BRIEF A
State whether each statement agrees with the passage about Jarreau's album with Narada Michael Walden, answering yes or no and quoting the deciding words exactly: (i) Walden calls Jarreau by the nickname Alley Oop. (ii) Jarreau says he relied on his R&B side less on this album than before. (iii) Jarreau readily agreed that the song sung in a high voice suited his style.
BRIEF B
Carry the passage about Jarreau's album with Narada Michael Walden further, starting after its last sentence.

READING TEXT
Jarreau headed back to the studio yet again, this time with producer Narada Michael Walden.

”I wanted to have that special feeling about my first statement in the

`90s,” said Jarreau, whose last album, ”Heart`s Horizon,” came out in 1988.

”In the past, that special feeling always came much earlier,” he said with a laugh.

”I`ve never leaned so hard on my R&B side as I have for this album,” he said. Featuring rhythm-and-blues tracks such as ”Blue Angel” and ”What You Do to Me,” the album still captures Jarreau`s distinctive mix of jazz and pop.

Jarreau said that Walden helped him create ”something a little different than what I might have chosen.”

”Narada has great intuition, but is also a great academic. He found stuff in me hiding in a corner that he pulled out of me.”

Jarreau recalled the time he heard the chord changes of a song that a writer was preparing for someone else.

”I just started singing these words in a high voice . . . and Narada said, `Alley, Alley, that`s it!` ” (Walden`s nickname for Jarreau is Alley Oop.)

Jarreau said he protested, saying it wasn`t really his style.

DATA BLOCK
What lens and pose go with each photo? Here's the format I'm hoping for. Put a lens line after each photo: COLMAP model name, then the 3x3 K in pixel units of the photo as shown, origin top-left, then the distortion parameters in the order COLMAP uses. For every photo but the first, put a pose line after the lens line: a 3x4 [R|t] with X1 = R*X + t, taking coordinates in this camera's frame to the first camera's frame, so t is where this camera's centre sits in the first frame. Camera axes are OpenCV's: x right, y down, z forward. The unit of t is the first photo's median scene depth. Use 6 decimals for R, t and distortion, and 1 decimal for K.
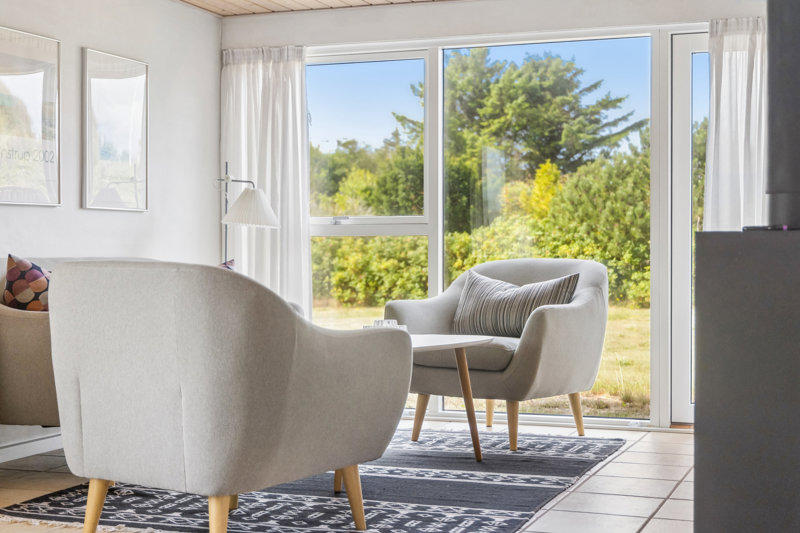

ANSWER SECTION A
(i) Yes: "Walden`s nickname for Jarreau is Alley Oop."
(ii) No: "I`ve never leaned so hard on my R&B side as I have for this album"
(iii) No: "Jarreau said he protested, saying it wasn`t really his style."

ANSWER SECTION B
”Then Walden said, `Come on, buddy, give it to me.` He coaxed me to do things I don`t typically do. It was a nice pairing-he`s a high-energy guy, a catalytic converter.”

Jarreau said he wrote lyrics and music for only a few of the songs on his latest album.

”If I don`t limit myself to only the stuff I write, then I get to do the best of what there is. Is that socialism at work in the arts?” he asked with a laugh. ”It`s collaboration, anyway.”

Jarreau said he wanted to make a rhythm-and-blues statement with ”Heaven and Earth.”

”I see that the R&B scene is changing,” he said. ”It`s a revolution. . . . The music is live and angry. I see my fans saying, `What in the world is going on?` I say to them, `While you listen to rap and scratch, take this album along with you as an alternative.` ”

Jarreau, 52, was born in Milwaukee and absorbed a variety of musical influences while growing up.

”I know the lyrics to more polkas than most German and Czech people. It`s all in those wrinkled folds of gray matter,” Jarreau said, pointing to his head.

Jarreau, who was singing by age 4, said he lived across the street of a Catholic church. ”I`m not a Catholic, but I felt real close to it,” he said. ”On Sunday mornings I was just hanging out with the paperboys, eating a sweet roll and drinking coffee. I heard the music of the Catholic church, and in parts of my music, it`s in there.”

Jarreau got a bachelor`s degree in psychology from Ripon College in Wisconsin and then a master`s degree from the University of Iowa.

”I knew I would be doing music the rest of my life at some level, even if it was after work in some cocktail lounge in a Holiday Inn,” he said.

He went to San Francisco, working as a rehabilitation counselor by day and playing gigs with George Duke`s jazz trio by night. After four years, he quit his day job.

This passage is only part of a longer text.